* **What you need to do**
Find how many lines in the data below mention "center". Give the number only.

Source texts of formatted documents
***

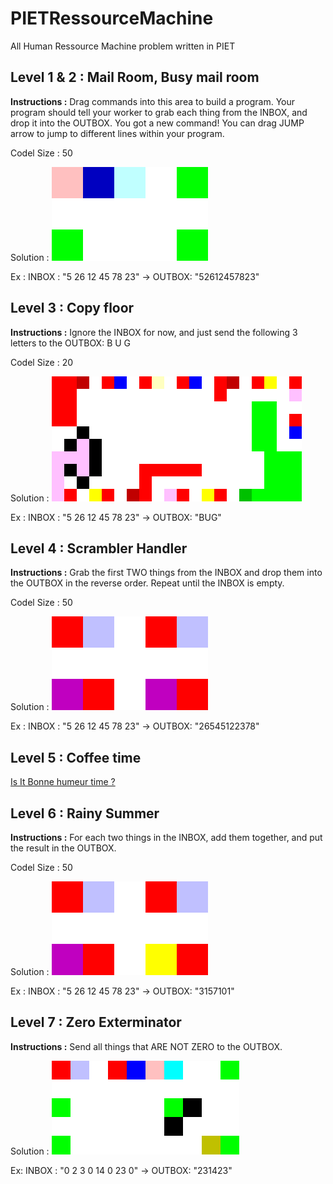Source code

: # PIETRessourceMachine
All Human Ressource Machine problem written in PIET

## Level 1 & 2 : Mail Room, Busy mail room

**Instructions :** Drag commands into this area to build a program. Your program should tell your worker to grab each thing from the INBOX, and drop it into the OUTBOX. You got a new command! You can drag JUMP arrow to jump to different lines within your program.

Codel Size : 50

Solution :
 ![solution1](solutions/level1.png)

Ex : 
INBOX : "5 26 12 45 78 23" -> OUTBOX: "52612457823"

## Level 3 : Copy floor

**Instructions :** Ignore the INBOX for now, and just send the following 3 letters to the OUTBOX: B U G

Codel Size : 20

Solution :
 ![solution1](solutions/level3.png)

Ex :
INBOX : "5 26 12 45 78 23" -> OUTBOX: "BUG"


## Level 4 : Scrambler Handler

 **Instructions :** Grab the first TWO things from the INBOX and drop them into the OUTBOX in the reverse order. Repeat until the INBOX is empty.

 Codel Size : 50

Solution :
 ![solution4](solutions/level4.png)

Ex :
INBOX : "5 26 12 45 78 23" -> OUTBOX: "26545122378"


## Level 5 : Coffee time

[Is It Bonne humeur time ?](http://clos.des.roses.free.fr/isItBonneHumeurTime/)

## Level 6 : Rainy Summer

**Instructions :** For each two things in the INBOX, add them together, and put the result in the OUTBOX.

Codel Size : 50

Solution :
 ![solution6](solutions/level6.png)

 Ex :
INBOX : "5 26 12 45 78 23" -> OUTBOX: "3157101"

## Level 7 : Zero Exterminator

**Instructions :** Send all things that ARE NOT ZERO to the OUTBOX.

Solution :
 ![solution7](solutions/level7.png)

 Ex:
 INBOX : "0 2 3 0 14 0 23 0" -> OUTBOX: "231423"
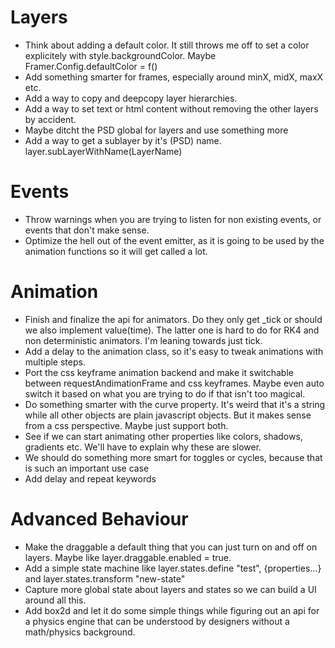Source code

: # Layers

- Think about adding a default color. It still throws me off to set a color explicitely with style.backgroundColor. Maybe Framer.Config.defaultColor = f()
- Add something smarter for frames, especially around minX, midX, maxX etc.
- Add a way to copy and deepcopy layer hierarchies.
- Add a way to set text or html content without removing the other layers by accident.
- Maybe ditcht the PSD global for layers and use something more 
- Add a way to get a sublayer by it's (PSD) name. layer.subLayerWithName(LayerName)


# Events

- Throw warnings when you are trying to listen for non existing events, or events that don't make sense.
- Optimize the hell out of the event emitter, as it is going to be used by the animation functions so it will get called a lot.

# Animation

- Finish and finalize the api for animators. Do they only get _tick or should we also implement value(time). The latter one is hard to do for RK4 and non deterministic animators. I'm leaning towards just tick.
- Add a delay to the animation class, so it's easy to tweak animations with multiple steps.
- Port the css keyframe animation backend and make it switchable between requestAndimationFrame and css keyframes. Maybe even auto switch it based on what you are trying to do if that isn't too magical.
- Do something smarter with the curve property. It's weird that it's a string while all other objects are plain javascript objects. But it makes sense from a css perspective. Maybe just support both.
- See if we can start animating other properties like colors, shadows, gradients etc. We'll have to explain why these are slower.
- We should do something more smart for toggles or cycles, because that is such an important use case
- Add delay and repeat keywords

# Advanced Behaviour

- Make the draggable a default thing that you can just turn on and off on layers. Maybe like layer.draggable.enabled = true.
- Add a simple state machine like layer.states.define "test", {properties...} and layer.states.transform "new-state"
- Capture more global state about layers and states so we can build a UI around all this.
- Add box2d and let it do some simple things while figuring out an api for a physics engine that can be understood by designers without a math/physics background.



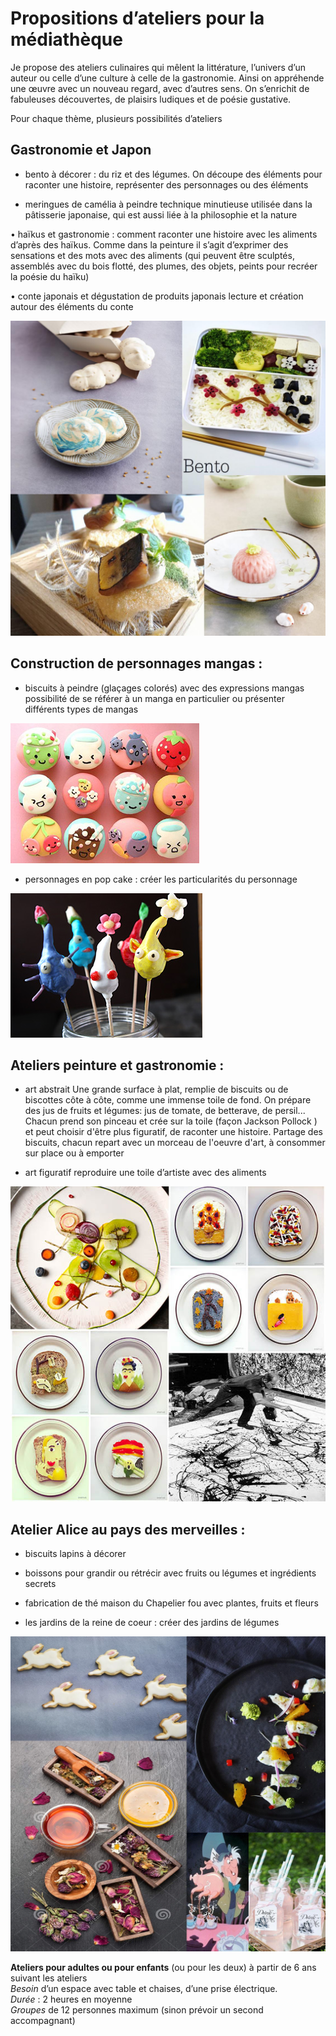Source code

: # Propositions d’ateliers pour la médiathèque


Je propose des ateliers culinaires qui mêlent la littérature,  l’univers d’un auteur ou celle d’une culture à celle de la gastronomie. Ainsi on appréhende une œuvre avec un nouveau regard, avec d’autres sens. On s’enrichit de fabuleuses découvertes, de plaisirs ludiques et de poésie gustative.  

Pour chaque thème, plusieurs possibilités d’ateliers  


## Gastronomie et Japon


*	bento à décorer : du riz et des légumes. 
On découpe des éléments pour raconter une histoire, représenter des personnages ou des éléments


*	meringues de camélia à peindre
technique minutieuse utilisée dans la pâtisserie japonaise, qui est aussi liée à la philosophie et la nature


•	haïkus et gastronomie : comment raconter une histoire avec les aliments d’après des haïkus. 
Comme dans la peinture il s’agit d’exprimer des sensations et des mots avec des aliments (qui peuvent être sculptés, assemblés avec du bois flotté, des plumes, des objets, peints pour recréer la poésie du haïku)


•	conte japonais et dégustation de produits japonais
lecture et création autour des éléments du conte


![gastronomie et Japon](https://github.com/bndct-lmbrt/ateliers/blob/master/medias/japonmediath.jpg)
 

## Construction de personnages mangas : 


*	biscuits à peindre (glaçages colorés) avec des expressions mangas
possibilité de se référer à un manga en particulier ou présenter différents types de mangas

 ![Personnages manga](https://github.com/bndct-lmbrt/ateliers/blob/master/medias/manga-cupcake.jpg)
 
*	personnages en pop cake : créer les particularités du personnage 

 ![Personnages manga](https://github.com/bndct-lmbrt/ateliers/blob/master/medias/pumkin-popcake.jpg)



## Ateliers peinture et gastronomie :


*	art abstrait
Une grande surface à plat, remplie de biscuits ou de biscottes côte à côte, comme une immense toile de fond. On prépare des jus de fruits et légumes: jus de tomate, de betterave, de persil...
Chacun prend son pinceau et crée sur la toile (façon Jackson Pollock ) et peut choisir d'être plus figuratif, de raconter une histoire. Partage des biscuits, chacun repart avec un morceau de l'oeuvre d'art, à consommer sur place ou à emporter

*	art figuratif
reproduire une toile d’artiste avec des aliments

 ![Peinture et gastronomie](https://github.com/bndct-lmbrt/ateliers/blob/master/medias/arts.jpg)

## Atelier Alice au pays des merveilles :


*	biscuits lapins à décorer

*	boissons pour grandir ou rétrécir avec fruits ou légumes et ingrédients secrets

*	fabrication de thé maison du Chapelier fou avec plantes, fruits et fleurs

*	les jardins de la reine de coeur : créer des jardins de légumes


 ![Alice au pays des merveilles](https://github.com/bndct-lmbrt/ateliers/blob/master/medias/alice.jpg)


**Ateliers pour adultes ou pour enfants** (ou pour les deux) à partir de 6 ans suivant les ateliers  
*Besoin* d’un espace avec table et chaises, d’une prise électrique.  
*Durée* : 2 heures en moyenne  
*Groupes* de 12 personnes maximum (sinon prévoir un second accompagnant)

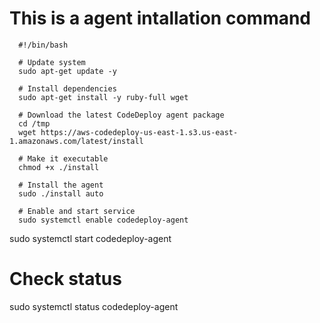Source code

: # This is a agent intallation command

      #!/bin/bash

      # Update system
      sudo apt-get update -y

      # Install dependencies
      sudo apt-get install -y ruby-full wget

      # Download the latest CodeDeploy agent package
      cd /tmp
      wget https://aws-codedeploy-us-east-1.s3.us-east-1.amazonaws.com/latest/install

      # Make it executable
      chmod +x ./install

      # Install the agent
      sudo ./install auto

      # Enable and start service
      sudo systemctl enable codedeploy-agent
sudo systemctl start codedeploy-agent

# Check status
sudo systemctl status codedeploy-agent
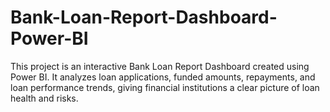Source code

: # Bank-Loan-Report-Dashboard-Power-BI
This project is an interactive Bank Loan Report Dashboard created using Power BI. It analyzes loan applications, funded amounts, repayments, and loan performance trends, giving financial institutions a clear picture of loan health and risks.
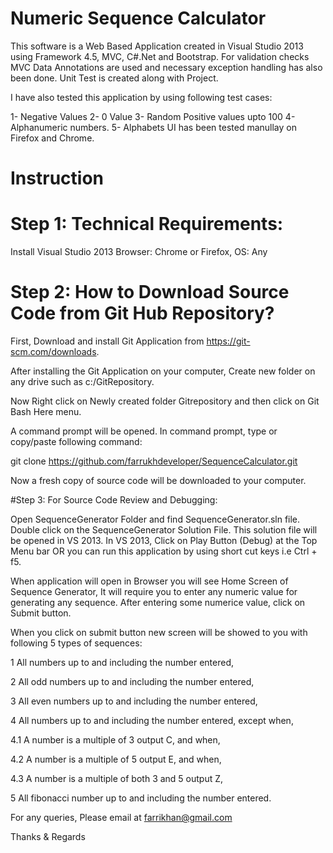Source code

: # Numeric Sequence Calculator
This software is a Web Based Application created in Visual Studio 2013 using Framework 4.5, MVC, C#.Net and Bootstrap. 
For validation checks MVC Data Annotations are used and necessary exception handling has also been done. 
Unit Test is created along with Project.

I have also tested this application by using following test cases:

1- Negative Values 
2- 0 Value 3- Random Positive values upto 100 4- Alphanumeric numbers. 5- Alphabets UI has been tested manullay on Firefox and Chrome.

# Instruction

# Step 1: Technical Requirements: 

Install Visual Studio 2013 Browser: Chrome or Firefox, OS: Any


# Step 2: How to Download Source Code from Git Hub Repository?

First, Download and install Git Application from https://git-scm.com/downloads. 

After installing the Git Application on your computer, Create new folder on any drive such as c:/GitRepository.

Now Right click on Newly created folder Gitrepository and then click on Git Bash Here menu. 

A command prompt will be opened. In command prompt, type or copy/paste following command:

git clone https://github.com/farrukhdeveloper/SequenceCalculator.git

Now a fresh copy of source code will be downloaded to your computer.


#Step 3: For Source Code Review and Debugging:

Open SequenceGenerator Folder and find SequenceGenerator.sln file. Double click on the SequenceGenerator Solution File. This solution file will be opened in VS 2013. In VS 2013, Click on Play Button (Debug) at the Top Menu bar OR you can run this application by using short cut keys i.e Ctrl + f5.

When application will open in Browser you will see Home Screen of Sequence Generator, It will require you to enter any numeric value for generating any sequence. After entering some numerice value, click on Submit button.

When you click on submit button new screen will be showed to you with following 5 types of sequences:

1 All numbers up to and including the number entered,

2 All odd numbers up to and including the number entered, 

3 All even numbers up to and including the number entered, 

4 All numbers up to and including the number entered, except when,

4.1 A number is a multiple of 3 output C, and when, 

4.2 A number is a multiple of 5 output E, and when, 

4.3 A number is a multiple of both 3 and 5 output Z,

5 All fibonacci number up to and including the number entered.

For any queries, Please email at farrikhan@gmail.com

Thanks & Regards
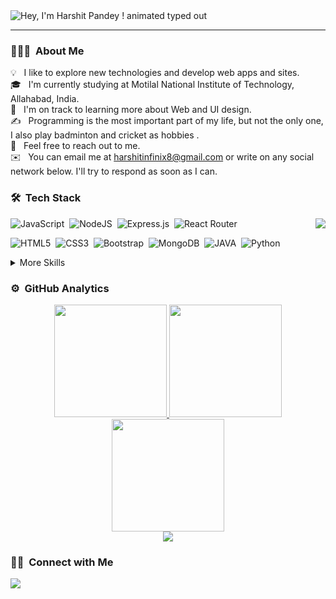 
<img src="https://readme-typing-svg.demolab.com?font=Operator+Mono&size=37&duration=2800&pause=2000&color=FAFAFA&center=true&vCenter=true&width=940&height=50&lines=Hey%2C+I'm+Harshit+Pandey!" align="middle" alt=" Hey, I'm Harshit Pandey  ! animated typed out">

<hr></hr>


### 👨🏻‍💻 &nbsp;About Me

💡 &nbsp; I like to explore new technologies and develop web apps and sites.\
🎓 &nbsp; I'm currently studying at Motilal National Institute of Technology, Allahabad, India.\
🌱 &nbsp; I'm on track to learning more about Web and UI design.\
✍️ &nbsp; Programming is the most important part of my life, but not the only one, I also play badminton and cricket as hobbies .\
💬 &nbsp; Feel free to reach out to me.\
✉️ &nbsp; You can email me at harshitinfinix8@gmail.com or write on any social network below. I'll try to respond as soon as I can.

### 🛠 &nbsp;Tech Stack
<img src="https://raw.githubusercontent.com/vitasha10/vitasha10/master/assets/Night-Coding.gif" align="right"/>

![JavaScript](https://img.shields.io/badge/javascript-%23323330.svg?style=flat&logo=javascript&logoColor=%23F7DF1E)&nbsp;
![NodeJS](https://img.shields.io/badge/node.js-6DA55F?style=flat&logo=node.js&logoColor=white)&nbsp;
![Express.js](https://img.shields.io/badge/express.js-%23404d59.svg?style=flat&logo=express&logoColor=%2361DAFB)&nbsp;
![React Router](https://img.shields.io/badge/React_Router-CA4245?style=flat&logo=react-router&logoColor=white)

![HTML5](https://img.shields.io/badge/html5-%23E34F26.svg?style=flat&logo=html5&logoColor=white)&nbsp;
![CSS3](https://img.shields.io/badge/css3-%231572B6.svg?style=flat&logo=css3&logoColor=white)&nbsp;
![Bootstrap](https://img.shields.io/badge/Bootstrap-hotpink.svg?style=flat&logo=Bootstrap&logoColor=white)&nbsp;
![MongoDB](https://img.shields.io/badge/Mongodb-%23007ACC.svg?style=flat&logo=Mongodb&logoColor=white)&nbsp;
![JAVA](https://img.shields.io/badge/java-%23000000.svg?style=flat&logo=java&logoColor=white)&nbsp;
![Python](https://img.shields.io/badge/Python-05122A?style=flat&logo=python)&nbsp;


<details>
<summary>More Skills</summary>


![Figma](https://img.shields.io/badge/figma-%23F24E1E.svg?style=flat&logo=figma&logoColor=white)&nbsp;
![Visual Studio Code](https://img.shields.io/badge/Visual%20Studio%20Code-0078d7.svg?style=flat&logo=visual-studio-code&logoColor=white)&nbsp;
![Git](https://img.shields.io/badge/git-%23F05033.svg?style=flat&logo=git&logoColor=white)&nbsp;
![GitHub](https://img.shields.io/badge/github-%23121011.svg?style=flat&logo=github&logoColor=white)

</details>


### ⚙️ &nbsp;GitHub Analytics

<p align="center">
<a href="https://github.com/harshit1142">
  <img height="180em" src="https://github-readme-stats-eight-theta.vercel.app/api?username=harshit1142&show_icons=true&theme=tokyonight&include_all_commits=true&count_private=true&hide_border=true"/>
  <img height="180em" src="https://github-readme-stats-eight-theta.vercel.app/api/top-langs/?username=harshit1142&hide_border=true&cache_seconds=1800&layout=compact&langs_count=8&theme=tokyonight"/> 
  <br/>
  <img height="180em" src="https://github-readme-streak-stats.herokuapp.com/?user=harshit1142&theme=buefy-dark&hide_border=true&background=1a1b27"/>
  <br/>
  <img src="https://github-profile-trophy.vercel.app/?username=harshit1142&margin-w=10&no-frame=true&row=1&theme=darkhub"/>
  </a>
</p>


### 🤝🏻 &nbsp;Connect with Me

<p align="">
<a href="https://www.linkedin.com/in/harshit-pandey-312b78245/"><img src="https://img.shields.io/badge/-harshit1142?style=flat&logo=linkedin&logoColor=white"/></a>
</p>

***

* **Task response**
2